Work instruction A: What magnitude was the earthquake described in the L'Aquila earthquake article?

Text:
An Italian court ruled on Wednesday that some of the victims of the 2009 L'Aquila earthquake were partly to blame for their own deaths and compensation for their relatives should be reduced, media reports said.


The 6.3-magnitude earthquake struck at 3.32 am on April 6th 2009, after months of tremors across the rugged Abruzzo region in central Italy. Houses collapsed throughout L'Aquila's historic city centre, killing 309 people.

The judge in a civil suit for millions of euros in damages, presented by relatives of 24 people who died in one of the buildings, the judge said that the victims had gone back to bed despite two tremors earlier in the night.

READ ALSO: Which areas of Italy have the highest risk of earthquakes?

That "rash behaviour" made them "30 percent responsible" for their deaths, she said, according to Italian newspaper Il Messaggero.


Maria Grazia Piccinini, a lawyer and mother of Ilaria Rambaldi, a 25-year-old student who died in the earthquake, said that Tuesday's ruling was "absurd" considering that experts had played down fears of a killer quake in the previous weeks.

A photo from 2018 shows ongoing reconstruction efforts in L'Aquila following the 2009 earthquake. Photo by TIZIANA FABI / AFP

"My daughter was reassured, just like everyone else," Piccinini told the Corriere della Sera daily, adding that they would be appealing the ruling.

There were angry reactions to the ruling from Italian social media users and media commentators, with many describing the judge's statement as "victim blaming".

Seven members of Italy's Major Risks Prevention Commission were initially convicted over advice given to residents before the disaster, though all but one of those would later be overturned.

The quake, which reduced L'Aquila's elegant medieval, Renaissance and Baroque squares and buildings to rubble, left 1,600 people injured and at least 80,000 people homeless.

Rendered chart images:
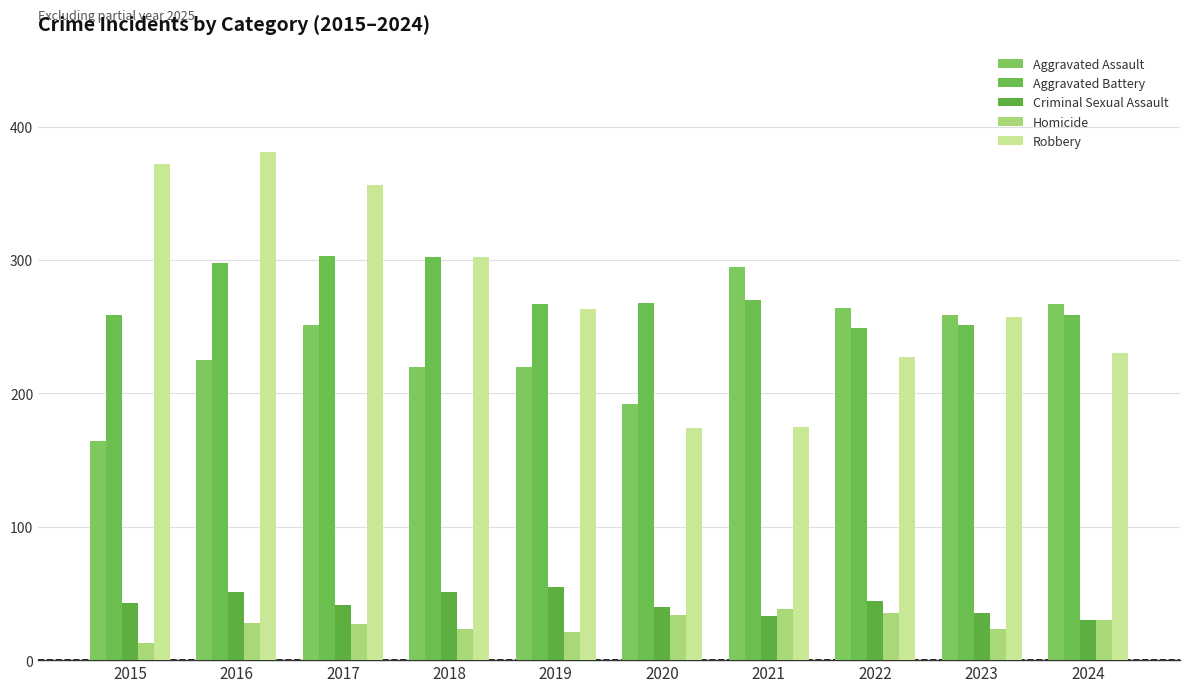

How many series are shown in this chart?

5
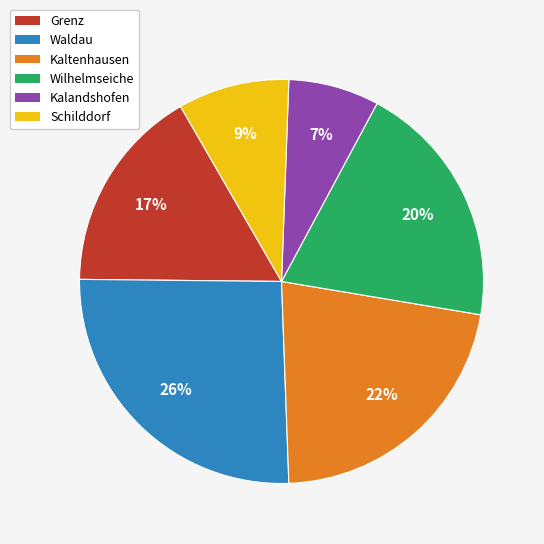

Combined, do Kalandshofen and Schilddorf account for over 50%?

No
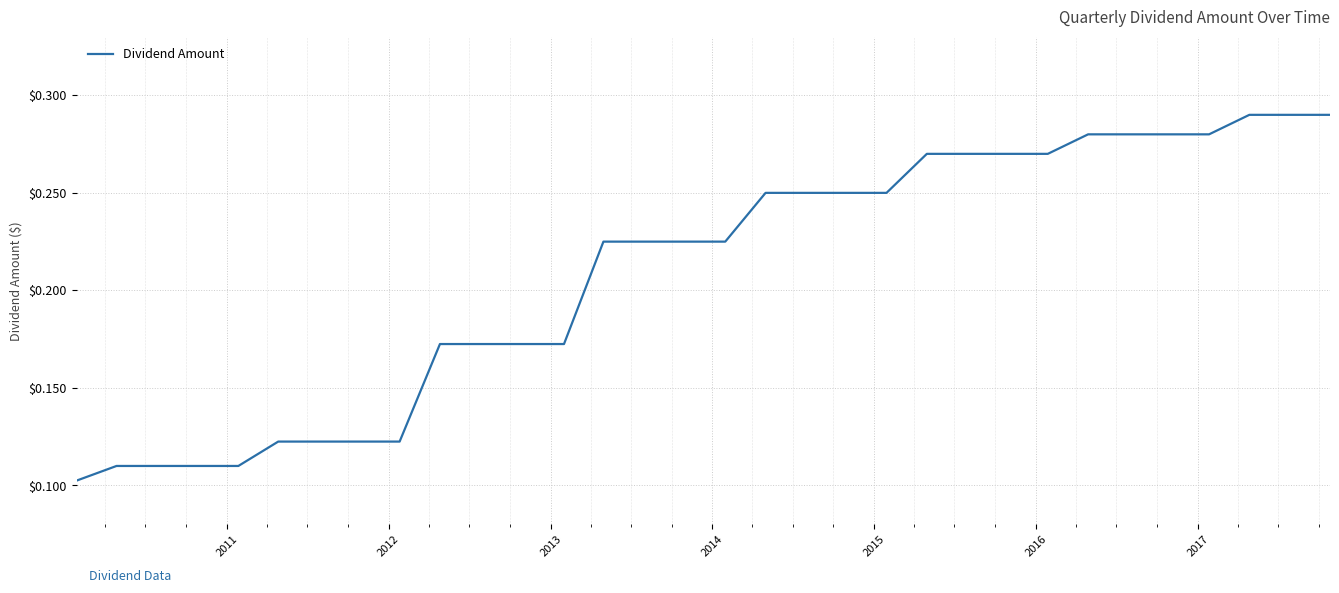

How many lines are shown in the chart?

1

Work instruction B: Copy every line of the chart records, without the pictures.

Task solution A: 6.3

Task solution B:
How many series are shown in this chart?

5

Combined, do Kalandshofen and Schilddorf account for over 50%?

No

How many lines are shown in the chart?

1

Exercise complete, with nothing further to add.